Forbes reports on a new raise for a KYC tool.

“The venture capital arm of Foxconn has joined a $7 million Series A round in Cambridge Blockchain, a startup that specializes in helping enterprises ensure they know who their customers are in compliance with regulatory requirements.

The equity investment round, joined by Partech Ventures and Digital Currency Group, consists of both the conversion of existing debt and an infusion of new capital, bringing the total amount raised to $9 million, including a seed round last year.

Over the next two years, the Cambridge, Massachusetts-based firm, founded in 2015, plans to use the funds to build out its enterprise data management software, which is paradoxically geared toward both protecting identities and streamlining know-your-customer compliance for internet-connected devices.”

5. International – FinTech


Crowdfundinsider reports the signature of an MOU on a new blockchain deal.

Shyft has announced that an Memorandum of Understanding (MOU) with the Government of Bermuda. Bermuda has recently embraced the potential of facilitating blockchain technology and the issuance of cryptocurrency. Shyft said that Bermuda is a “pioneer” in tech leading the way for others.

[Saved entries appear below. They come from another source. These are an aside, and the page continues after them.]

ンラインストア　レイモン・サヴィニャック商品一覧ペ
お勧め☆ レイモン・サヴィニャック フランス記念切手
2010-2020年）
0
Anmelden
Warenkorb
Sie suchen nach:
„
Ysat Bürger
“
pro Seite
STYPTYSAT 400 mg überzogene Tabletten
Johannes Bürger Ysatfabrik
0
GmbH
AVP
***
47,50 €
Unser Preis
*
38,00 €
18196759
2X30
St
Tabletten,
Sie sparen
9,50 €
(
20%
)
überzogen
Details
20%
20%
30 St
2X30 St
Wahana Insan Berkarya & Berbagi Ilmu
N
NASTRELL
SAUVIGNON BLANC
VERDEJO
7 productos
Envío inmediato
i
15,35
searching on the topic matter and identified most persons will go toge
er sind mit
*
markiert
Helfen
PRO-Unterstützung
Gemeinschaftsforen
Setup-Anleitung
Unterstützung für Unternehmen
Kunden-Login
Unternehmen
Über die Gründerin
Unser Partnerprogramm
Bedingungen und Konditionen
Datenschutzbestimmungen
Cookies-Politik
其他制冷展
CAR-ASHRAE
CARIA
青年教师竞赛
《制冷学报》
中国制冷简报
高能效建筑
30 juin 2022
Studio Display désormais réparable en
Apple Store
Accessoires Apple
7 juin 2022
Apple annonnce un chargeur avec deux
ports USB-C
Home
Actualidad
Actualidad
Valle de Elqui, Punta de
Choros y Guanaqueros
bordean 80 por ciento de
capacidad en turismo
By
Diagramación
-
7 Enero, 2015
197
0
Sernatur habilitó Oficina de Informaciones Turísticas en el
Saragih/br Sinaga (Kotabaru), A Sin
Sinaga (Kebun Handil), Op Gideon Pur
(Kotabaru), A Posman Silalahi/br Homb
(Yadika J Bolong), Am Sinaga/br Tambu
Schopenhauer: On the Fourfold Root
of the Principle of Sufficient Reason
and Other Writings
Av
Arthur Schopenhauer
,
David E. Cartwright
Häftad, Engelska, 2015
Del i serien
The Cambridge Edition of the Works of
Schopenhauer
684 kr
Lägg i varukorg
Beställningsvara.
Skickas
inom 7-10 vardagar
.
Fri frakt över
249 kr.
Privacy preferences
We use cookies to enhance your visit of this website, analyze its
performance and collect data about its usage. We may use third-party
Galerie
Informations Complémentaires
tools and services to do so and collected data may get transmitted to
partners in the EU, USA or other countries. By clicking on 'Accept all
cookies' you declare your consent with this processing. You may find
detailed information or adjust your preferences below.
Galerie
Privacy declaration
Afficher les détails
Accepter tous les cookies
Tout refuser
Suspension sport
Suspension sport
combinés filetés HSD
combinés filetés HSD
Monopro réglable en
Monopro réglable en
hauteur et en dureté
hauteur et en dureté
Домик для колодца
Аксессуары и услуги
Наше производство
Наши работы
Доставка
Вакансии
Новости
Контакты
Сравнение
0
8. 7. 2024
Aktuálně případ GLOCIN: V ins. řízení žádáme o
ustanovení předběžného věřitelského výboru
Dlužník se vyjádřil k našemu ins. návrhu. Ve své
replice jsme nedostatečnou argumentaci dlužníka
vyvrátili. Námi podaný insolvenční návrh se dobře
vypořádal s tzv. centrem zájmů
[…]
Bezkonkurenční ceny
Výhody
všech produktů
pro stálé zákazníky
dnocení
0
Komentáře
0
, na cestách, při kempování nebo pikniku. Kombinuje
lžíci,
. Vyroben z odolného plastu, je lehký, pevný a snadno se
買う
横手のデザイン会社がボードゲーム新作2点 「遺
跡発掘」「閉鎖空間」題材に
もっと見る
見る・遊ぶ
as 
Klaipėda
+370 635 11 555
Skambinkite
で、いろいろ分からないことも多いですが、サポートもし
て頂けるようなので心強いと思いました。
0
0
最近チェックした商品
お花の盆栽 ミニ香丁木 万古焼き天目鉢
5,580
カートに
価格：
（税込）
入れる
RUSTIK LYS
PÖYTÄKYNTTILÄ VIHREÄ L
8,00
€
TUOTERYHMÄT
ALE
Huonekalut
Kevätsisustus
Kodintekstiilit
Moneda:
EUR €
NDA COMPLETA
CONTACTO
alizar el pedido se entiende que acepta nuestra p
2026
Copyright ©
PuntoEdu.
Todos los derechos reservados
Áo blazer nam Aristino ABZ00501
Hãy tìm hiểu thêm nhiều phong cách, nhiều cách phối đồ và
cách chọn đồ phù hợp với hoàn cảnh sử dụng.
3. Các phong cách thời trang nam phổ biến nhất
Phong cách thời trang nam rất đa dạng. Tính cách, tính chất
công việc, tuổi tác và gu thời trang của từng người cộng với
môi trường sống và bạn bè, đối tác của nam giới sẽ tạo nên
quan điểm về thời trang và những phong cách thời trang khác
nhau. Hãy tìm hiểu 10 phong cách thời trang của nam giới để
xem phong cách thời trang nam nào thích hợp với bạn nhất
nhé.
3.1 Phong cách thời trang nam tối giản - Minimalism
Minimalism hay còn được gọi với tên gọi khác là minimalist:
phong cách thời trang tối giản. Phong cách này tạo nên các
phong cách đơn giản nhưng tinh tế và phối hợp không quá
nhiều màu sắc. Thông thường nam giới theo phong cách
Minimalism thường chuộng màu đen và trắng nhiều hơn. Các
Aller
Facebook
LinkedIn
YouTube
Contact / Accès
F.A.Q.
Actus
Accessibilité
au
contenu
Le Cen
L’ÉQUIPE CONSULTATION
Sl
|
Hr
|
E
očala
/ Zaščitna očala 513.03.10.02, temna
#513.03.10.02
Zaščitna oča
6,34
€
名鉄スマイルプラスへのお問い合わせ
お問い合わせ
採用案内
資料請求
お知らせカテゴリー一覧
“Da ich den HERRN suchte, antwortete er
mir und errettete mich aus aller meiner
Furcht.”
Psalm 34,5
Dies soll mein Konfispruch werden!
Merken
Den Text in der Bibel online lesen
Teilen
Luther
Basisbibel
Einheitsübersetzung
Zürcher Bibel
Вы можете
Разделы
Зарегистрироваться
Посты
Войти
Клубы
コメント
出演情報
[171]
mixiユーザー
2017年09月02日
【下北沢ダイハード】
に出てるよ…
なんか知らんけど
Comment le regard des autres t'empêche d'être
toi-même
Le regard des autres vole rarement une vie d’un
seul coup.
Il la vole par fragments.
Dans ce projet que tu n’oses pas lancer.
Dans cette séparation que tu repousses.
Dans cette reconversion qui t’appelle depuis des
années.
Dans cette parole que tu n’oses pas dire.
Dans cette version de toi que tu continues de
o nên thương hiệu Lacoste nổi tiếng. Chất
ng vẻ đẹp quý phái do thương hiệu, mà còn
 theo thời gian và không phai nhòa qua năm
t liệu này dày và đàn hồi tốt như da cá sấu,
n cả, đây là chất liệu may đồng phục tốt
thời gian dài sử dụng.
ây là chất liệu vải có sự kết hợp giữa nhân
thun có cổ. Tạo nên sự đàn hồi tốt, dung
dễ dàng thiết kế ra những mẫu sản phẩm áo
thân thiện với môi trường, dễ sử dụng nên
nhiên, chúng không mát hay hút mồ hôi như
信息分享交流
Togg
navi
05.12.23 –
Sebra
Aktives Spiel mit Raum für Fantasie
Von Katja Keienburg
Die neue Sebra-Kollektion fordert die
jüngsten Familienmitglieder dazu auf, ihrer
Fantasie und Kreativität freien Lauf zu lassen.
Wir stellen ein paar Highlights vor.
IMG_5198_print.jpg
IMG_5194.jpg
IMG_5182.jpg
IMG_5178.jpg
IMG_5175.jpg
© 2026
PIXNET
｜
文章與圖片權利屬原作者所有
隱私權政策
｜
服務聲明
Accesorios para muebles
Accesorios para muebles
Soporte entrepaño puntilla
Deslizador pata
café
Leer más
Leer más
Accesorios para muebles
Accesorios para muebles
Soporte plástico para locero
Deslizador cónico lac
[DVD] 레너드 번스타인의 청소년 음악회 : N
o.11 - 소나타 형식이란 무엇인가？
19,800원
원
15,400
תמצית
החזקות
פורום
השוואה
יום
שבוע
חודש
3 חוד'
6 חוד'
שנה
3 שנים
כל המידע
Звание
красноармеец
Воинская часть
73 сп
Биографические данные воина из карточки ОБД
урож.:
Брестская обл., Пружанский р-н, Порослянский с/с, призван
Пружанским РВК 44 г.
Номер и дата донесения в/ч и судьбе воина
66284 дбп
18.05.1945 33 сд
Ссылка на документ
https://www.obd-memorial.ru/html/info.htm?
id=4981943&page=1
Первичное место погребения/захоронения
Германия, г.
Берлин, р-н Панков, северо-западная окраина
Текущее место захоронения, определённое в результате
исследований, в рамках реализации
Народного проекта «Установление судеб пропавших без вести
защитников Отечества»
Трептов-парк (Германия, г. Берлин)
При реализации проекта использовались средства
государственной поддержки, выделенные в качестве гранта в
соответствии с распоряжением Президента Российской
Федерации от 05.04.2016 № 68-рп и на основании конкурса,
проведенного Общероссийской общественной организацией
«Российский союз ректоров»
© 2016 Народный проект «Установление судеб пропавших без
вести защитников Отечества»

Simultaneously, Shyft announced a pledge to support local blockchain projects and including the areas of education, job creation, and the “repatriation of Bermuda’s international workforce.” The pledge included a commitment of $10 million in local investment over a three year period.

Recently, a series of smaller countries have sought to differentiate their jurisdictions that provide bespoke rules that enable the issuance of tokens and encourage blockchain development. While some larger countries struggle with how to best manage the emerging digital asset class, smaller countries may have an easier path to creating new legislation where existing rules are ill suited to handle the emerging blockchain tech. Countries like Anguilla, Malta, Gibraltar and more have each sought to encourage investment by welcoming crypto entrepreneurs.”


6. International – FinTech


China’s tech giants have few worries, according to the Financial Times.

“China’s pre-eminent tech duo of Alibaba and Tencent are approaching their 20th birthdays. Still reasonably youthful but old enough to have spawned an entire new generation of internet wunderkinder. The young start-ups include ride-hailing app Didi Chuxing, smartphone maker Xiaomi and Meituan Dianping, which delivers food and other services, and are valued at a combined $132bn, according to CB Insights. But as these companies diversify and command ever-higher valuations could they dislodge the leaders? The consensus, much of it with vested interests, believes not. The more established start-ups such as Didi lack their predecessors’ breadth and, hence, ability to tie users in to anything like the same extent as either Tencent or Alibaba, both of which are also investors in Didi. Where Didi is branching out, into areas such as autonomous driving, it is doing so within its core business. Xiaomi, which is due to launch an initial public offering in Hong Kong in July, has sought to create a similar ecosystem to the Chinese behemoths — but it is far smaller. Tencent-backed Meituan is the closest contender, having recently added ride-hailing services to its suite of offerings, but it too is on a much smaller scale. More interesting perhaps are the newest challengers: the next generation of start-ups that are snipping at specific areas of relative weakness at the big tech conglomerates.”

7. International – P2P


The Hindu business Line reports a new Indian P2P player.


“Fintech start-up BigWin Infotech has received an in-principle approval from RBI to set up an NBFC Peer-to-Peer lending platform.

The company will commence operations after getting a Certificate of Registration from the RBI.

Further, the RBI has also mandated Bigwin Infotech to put in place the technology platform, complete all legal and operational formalities. PaisaDukan will handle the servicing of loans on behalf of matched borrowers with investors and provide legal and recovery support, principal protection, as also evaluation of credit risk by a proprietary algorithm.”